Worked Example: Mr & Mrs Tan — S$1.5M Clementi Condo (SC 2nd Property)

Purchase Price S$1,500,000
Buyer’s Stamp Duty (BSD) S$44,600
Additional Buyer’s Stamp Duty (ABSD @ 20%) S$300,000
Total Stamp Duty S$344,600
As a % of purchase price 23.0%
25% downpayment (bank loan, 75% LTV) S$375,000
Legal fees (estimated) S$4,500
Total Upfront Cash + Duties S$724,100
Monthly mortgage (S$1.125M @ SORA+0.6% ≈ 2.1%, 25 yrs) ~S$4,880
TDSR on combined S$16,000/mth income 30.5%

Note: ABSD is the dominant cost. The Tans could explore the ABSD remission route by selling their HDB first and buying the condo as first-timers (0% ABSD) — but this would require temporary housing arrangements. An independent financial adviser can model both scenarios.

Figure 3: Total Stamp Duty Cost Comparison — SC 1st vs 2nd Property at S$1.5M (2026). Source: IRAS.

ABSD Remission: Can You Get Your Money Back?

IRAS provides a limited ABSD remission for certain buyer categories. The most commonly used is the married couple remission: a married couple where at least one spouse is a Singapore Citizen can buy a second residential property, pay the 20% ABSD upfront, and then apply for a full refund — provided they sell their first property within 6 months of completing the purchase of the second. If the sale does not happen within the window, the ABSD is forfeited in full, with no extension granted. This mechanism allows couples to “bridge” a property upgrade without permanently bearing the ABSD cost, but timing is critical.

Housing developers also benefit from a remission of 35% ABSD on residential land purchases (net effective rate 30%), on condition that they develop and sell all units within a prescribed period (typically 5 years). If they fail to meet the condition, the remissible portion plus an additional 5% is clawed back by IRAS. This developer ABSD mechanism is why property launches often have firm timeline pressure to sell out.

Free Trade Agreement (FTA) concessions also exist: nationals of the United States, Iceland, Liechtenstein, Norway, and Switzerland are treated as Singapore Citizens for ABSD purposes under their respective FTAs with Singapore. This is a significant benefit that can reduce the stamp duty burden substantially for qualifying FTA nationals purchasing residential property in Singapore.

• _ENTRIES PROVIDED_:
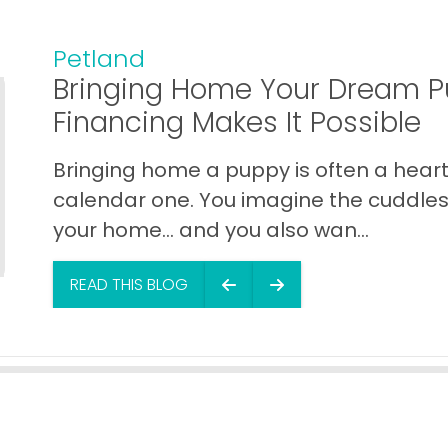
Petland
Bringing Home Your Dream P
Financing Makes It Possible
Bringing home a puppy is often a heart 
calendar one. You imagine the cuddles,
your home… and you also wan...
READ THIS BLOG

• _CHECK YOUR UNDERSTANDING_:
**a.** According to the stamp duty passage, how soon must a married couple sell their first property to qualify for the full ABSD refund?
**b.** List every nationality that the stamp duty passage says is treated as Singapore Citizen for ABSD purposes under a Free Trade Agreement.

• _ANSWER SECTION_:
**a.** Within 6 months of completing the purchase of the second property.

**b.** United States, Iceland, Liechtenstein, Norway, Switzerland